Mary Jane Pope was born November 4th, 1856 in Cornwall, England.  She married John Henry Laity, son of Thomas and Honor Rogers, on November 2nd, 1878 in Denver, Colorado.  Later, they moved to Maple Ridge with their friends, the Hamptons, and established farms here.

Constable Edmund Pope on his horse in the 1890’s

Edmund Pope was Mary Jane’s younger brother by a decade.  He appears to have been a lively scallywag who, despite having a wife and two children, managed to get himself into sufficient difficulty with the law that he had to leave England for Canada just ahead of being arrested.  He got into further scrapes in eastern Canada before appealing to his older sister and her family for aid.  They sent him enough to travel to Maple Ridge where they helped him get established.

He purchased some property just east of the Anglican Church – St. John the Divine – on River Road and sent for his wife and children.

In the New Westminster Columbian of October 23, 1888, it was reported that there had been a successful fund-raising “entertainment” at the Maple Ridge School.  Mr. Pope was apparently an enthusiastic entertainer:

Edith Pope cultivating her garden. Early 1900’s.

“The next was a solo, “The man behind the plough.” by Mr. Edmund Pope, who was encored;  he sang a parody on “Grandfather’s clock” which took the house by storm.” 

Further reports indicate that he was much valued as a baritone voice in all sorts of community entertainments.

Given his earlier brushes with the law, it is somewhat ironic that he became Maple Ridge’s first policeman.  He did his rounds on horseback.  In 1896, he was made superintendant of the cemetery and remained in that position for more than 40 years.

Edith and George Wesley Donohoe circa 1910.

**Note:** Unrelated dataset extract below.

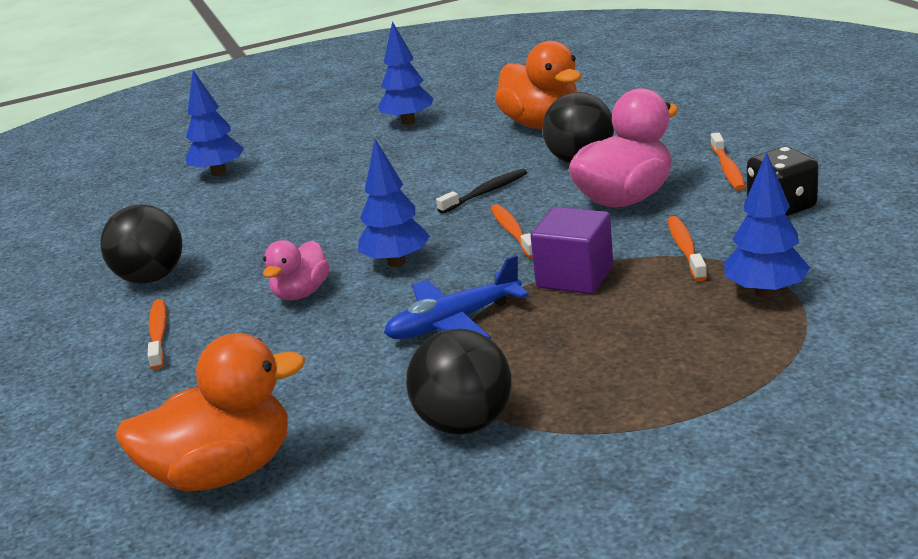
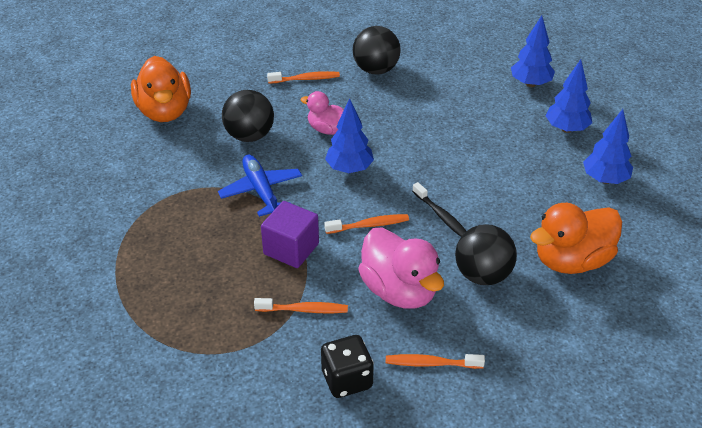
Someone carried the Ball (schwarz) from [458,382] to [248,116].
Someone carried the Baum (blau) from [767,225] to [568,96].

His daughter Edith married George Donahoe and the younger couple stayed on in the family home with her father until he passed away in 1944.  She was very involved with the Anglican Church that was right next door and when she passed away, she left the family farm to the church.  It was that addition of property that allowed St. John the Divine to be moved back from the edge of Laity Street to where it sits today.